What you are asked to do: List every line below that contains the word "across", copying each such line in full.

Records:
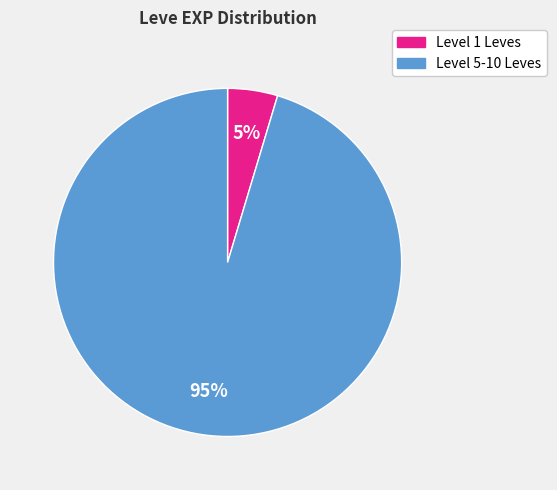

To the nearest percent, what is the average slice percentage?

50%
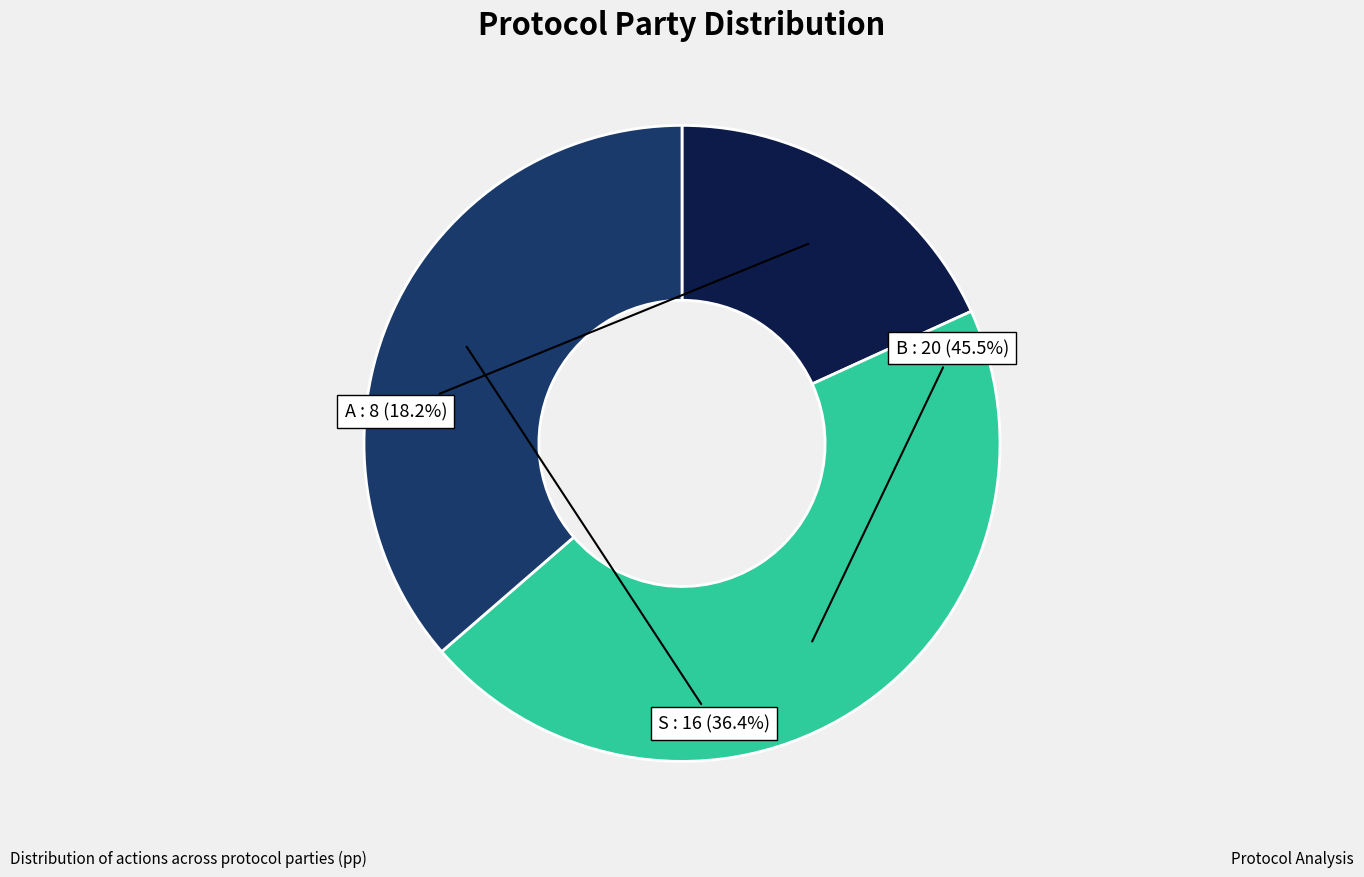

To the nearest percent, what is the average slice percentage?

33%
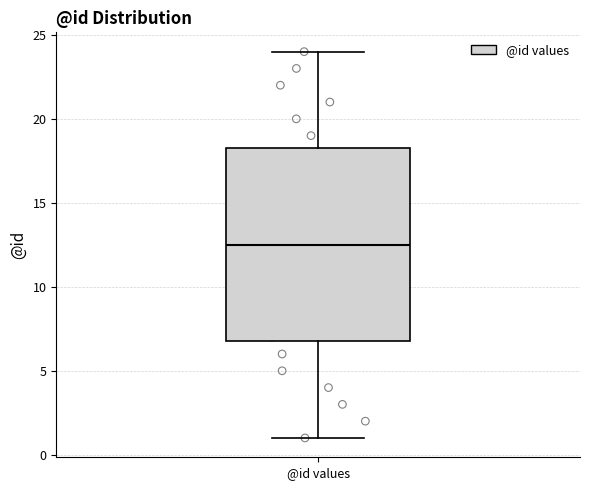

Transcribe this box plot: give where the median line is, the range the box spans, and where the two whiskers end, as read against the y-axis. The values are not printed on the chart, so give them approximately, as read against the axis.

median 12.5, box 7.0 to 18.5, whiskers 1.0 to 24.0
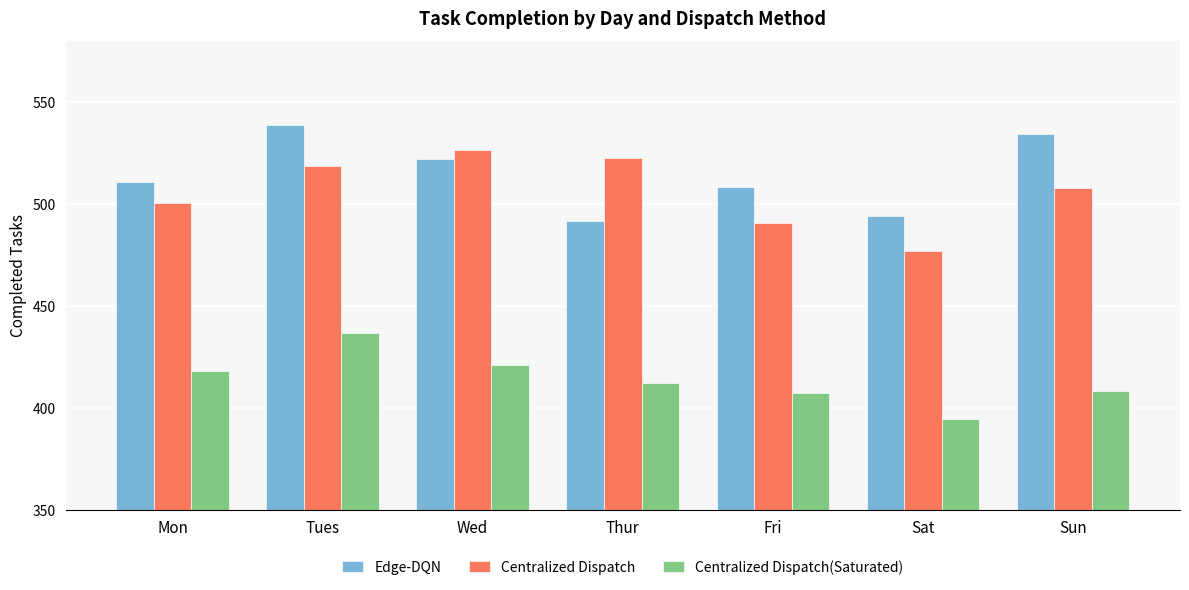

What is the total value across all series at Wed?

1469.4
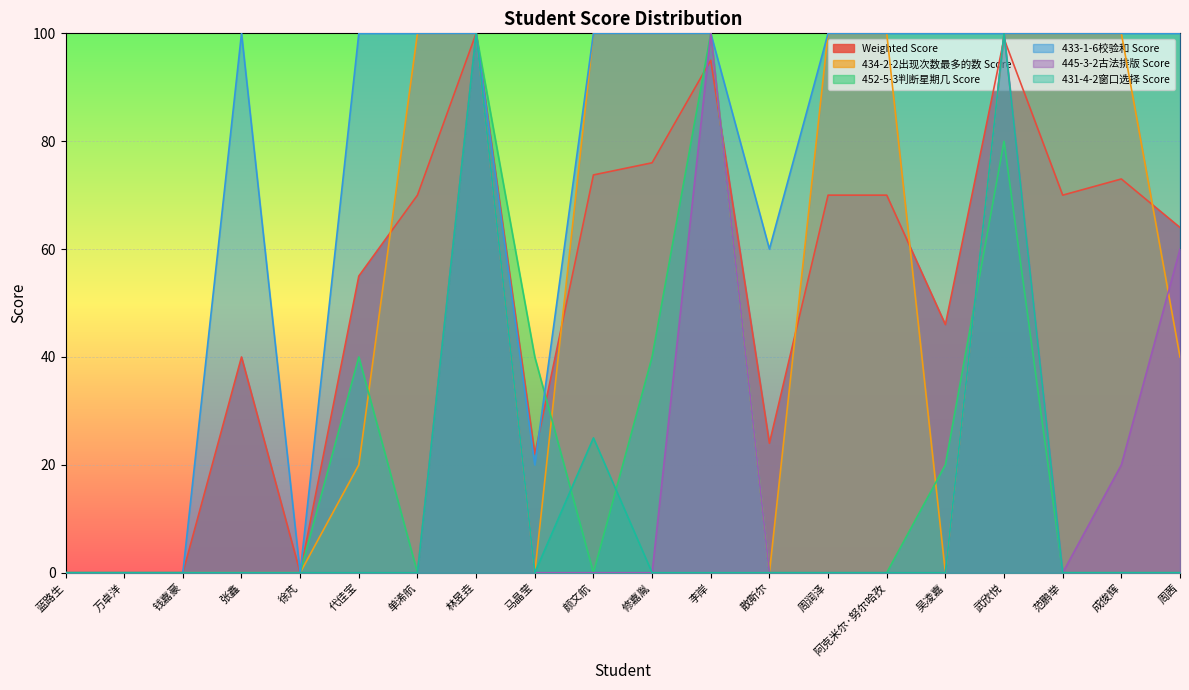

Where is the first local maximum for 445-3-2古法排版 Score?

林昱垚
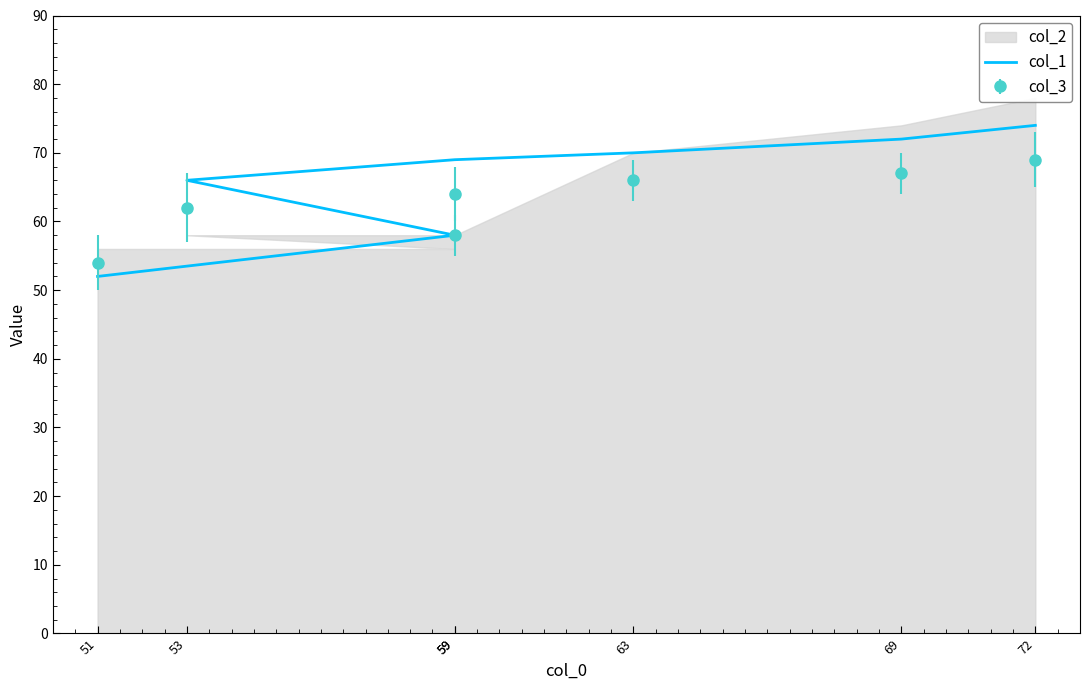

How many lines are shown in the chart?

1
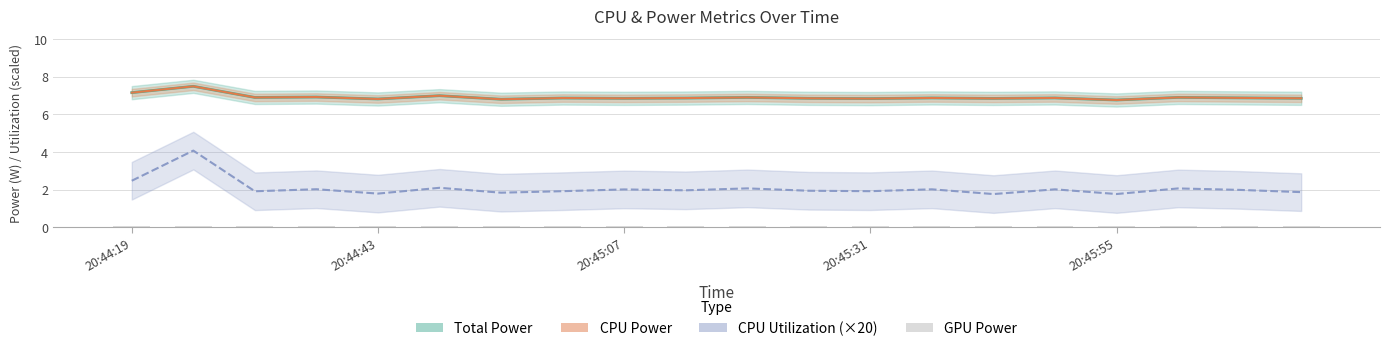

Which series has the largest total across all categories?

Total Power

Exercise solution:
What is the total value across all series at Wed?
Which series has the largest total across all categories?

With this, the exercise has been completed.